Does this one bring a movie title to mind?

Text and photos by Mark Ehlen

Many of our preferences in life are formed when we are just kids, usually because of experiences we have involving family and friends. Our favorite foods, activities, movies, clothes and yes, cars, become so because of enjoyable experiences we had with them when we were young.

Michael Gressman was just 7-years-old when his dad took him to see the movie Smokey and the Bandit. The movie made such an impression on him that he still occasionally watches it to this day. Not that a 7-year-old had much interest in Burt Reynolds, Sally Field or even the general plot of the film. No, Michael’s interest was in the real star of the movie, the 1977 Special Edition Black and Gold Trans Am that was being chased for most of the plot.

Young boys love exciting car chases and Smokey and the Bandit had its share. It was that day that Michael decided that one day he would have a Trans Am just like the one in the movie. Of course that was going to have to wait awhile but that little boy’s dream refused to die.

Of course there was no way that Michael could have imagined that it would take more than 25 years before he could actually start thinking about looking for his dream car. It was not until 2004 that the serious search began for a Bandit Edition Black and Gold Trans Am with the T-Top option. What he found was a surprisingly solid 1978 that had gone through an amateur resto that he called a “20 foot car” meaning it looked great from across the street or if it was in any kind of motion.

Michael enjoyed his Bandit car for a number of years but eventually realized that it was going to need a proper restoration to bring the dream to its full fruition.

Once the car was stripped down to bare metal it was indeed found to be pretty solid. There were a few minor rust areas that needed to be addressed but there was also evidence that it had been in an accident at some point in its past which was going to require some body panels to be replaced.

There were also some gauges that didn’t work and the 400 inch engine was just not cutting it power wise. Not that it ever did with its original 220 HP factory rating. Remember this was in the early days of federally mandated emission controls and everything was detuned to the point that most cars of that time were considered “all show and no go”. Well that’s not how Michael remembered the Bandit car in the movie so a power upgrade was definitely on the list of needed improvements. Another problem area for these cars (actually many from that era) is the plastic bumper covers that were used over the mandated 5 MPH bumpers. They all eventually warped or got wavy and the paint cracked and there really wasn’t anything that could be done to correctly restore them.

So when the time was right, Michael brought his Trans Am to MCR not just for a full restoration but also to solve some of the other issues inherent in these cars.

The result is a little boys dream come true and a car that maybe outperforms the one that inspired the dream in the first place.
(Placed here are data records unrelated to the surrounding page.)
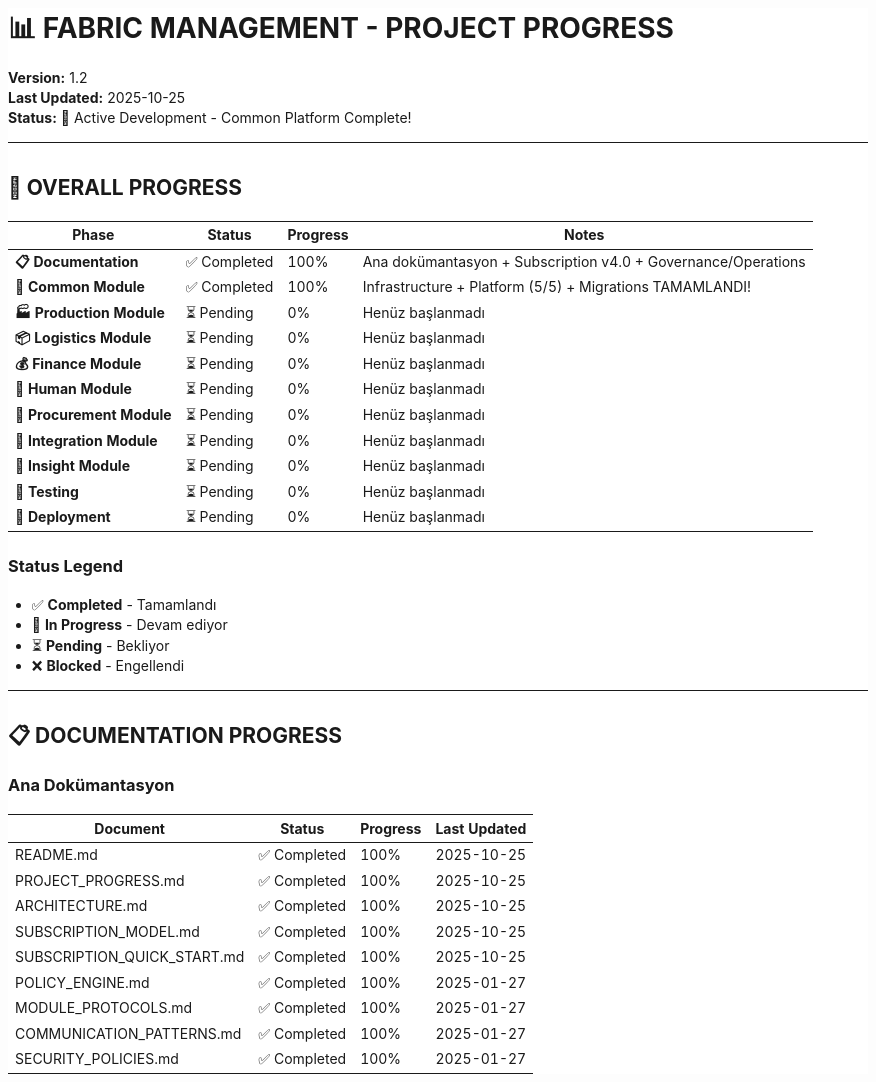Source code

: # 📊 FABRIC MANAGEMENT - PROJECT PROGRESS

**Version:** 1.2  
**Last Updated:** 2025-10-25  
**Status:** 🚀 Active Development - Common Platform Complete!

---

## 🎯 OVERALL PROGRESS

| Phase                     | Status       | Progress | Notes                                                    |
| ------------------------- | ------------ | -------- | -------------------------------------------------------- |
| **📋 Documentation**      | ✅ Completed | 100%     | Ana dokümantasyon + Subscription v4.0 + Governance/Operations |
| **🧱 Common Module**      | ✅ Completed | 100%     | Infrastructure + Platform (5/5) + Migrations TAMAMLANDI! |
| **🏭 Production Module**  | ⏳ Pending     | 0%       | Henüz başlanmadı                                  |
| **📦 Logistics Module**   | ⏳ Pending     | 0%       | Henüz başlanmadı                                  |
| **💰 Finance Module**     | ⏳ Pending     | 0%       | Henüz başlanmadı                                  |
| **👥 Human Module**       | ⏳ Pending     | 0%       | Henüz başlanmadı                                  |
| **🛒 Procurement Module** | ⏳ Pending     | 0%       | Henüz başlanmadı                                  |
| **🔗 Integration Module** | ⏳ Pending     | 0%       | Henüz başlanmadı                                  |
| **🧠 Insight Module**     | ⏳ Pending     | 0%       | Henüz başlanmadı                                  |
| **🧪 Testing**            | ⏳ Pending     | 0%       | Henüz başlanmadı                                  |
| **🚀 Deployment**         | ⏳ Pending     | 0%       | Henüz başlanmadı                                  |

### **Status Legend**

- ✅ **Completed** - Tamamlandı
- 🚧 **In Progress** - Devam ediyor
- ⏳ **Pending** - Bekliyor
- ❌ **Blocked** - Engellendi

---

## 📋 DOCUMENTATION PROGRESS

### **Ana Dokümantasyon**

| Document                    | Status       | Progress | Last Updated |
| --------------------------- | ------------ | -------- | ------------ |
| README.md                   | ✅ Completed | 100%     | 2025-10-25   |
| PROJECT_PROGRESS.md         | ✅ Completed | 100%     | 2025-10-25   |
| ARCHITECTURE.md             | ✅ Completed | 100%     | 2025-10-25   |
| SUBSCRIPTION_MODEL.md       | ✅ Completed | 100%     | 2025-10-25   |
| SUBSCRIPTION_QUICK_START.md | ✅ Completed | 100%     | 2025-10-25   |
| POLICY_ENGINE.md            | ✅ Completed | 100%     | 2025-01-27   |
| MODULE_PROTOCOLS.md         | ✅ Completed | 100%     | 2025-01-27   |
| COMMUNICATION_PATTERNS.md   | ✅ Completed | 100%     | 2025-01-27   |
| SECURITY_POLICIES.md        | ✅ Completed | 100%     | 2025-01-27   |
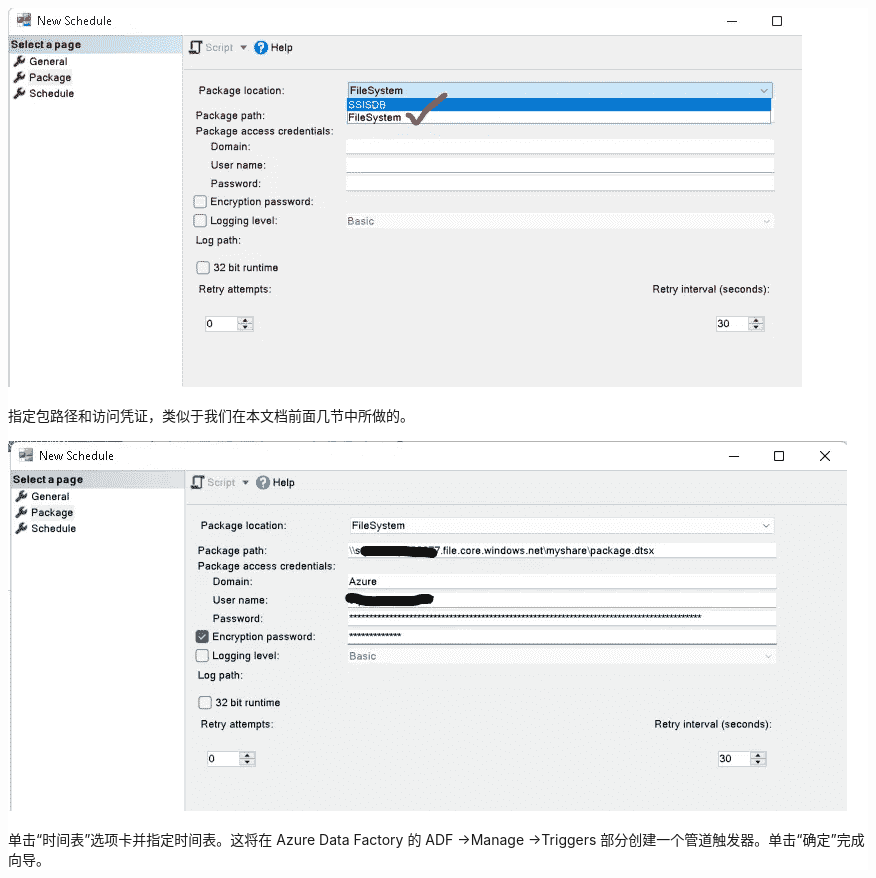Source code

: ![](img/f6416f1431d70942deef8369c6697ec7.png)

指定包路径和访问凭证，类似于我们在本文档前面几节中所做的。

![](img/a37635150a99aa5d727773bbaf154367.png)

单击“时间表”选项卡并指定时间表。这将在 Azure Data Factory 的 ADF →Manage →Triggers 部分创建一个管道触发器。单击“确定”完成向导。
The Bandit movie did very well in ’77 and certainly contributed to the success of the Bandit Edition of the Trans Am. Pontiac made a “reverse” version, gold body with dark decals, but most everyone wanted the movie version.
The original 5-MPH bumpers were covered in plastic and tended to warp in the heat and crack the paint. There is no practical way to restore those but MCR has a source for fiberglass replacements that permanently solve the issue.
One benefit of the ’78 model over the ’77 is that they came with larger 8-inch wheels. This was in the time when the factories were switching over from bias ply tires to the new radial tire designs.
The SE package added $1300 to the sticker price. It was cosmetic upgrade only. Michael’s TA did come equipped with the WS6 handling package however
Shaker hood scoops are always cool. This might be the first time that US auto makers designated engine size by liters instead of cubic inches.
The rear bumper is also fiberglass. They do require some tweaking to get them to fit perfectly but that’s not as issue for MCR.
Pontiac took graphics to a whole new level with a hood sized Firebird. These graphics are available and MCR know how to install them correctly
The black and gold theme carries over into the interior. Between the large gauges is a small plaque the reads “Radial Tuned Suspension”.
I suppose it’s fair to say that this is the car that really made T-tops popular from the late 70s into the 80s. Love them or hate them, they make quite a statement. MCR knows how to restore them so they don’t leak.
Yes, it’s hard to even see the engine. These were the days of mechanical pre-computer emissions controls. Unfortunately that meant that a 400 cube Pontiac engine was rated at just 220 HP. The car deserves much better so Michael’s 400 now produces about 350 HP. Drivability is also much aided by a Holley Sniper which directly replaces the carb and provides a modern EFI solution for older vehicles.
Michael has the original window sticker for his Trans Am. The base price was $5799. The final price for this car was $9005. Of course he didn’t know that when he was watching the movie. He only knew he wanted one. MCR is honored to help make this little boys dream come true.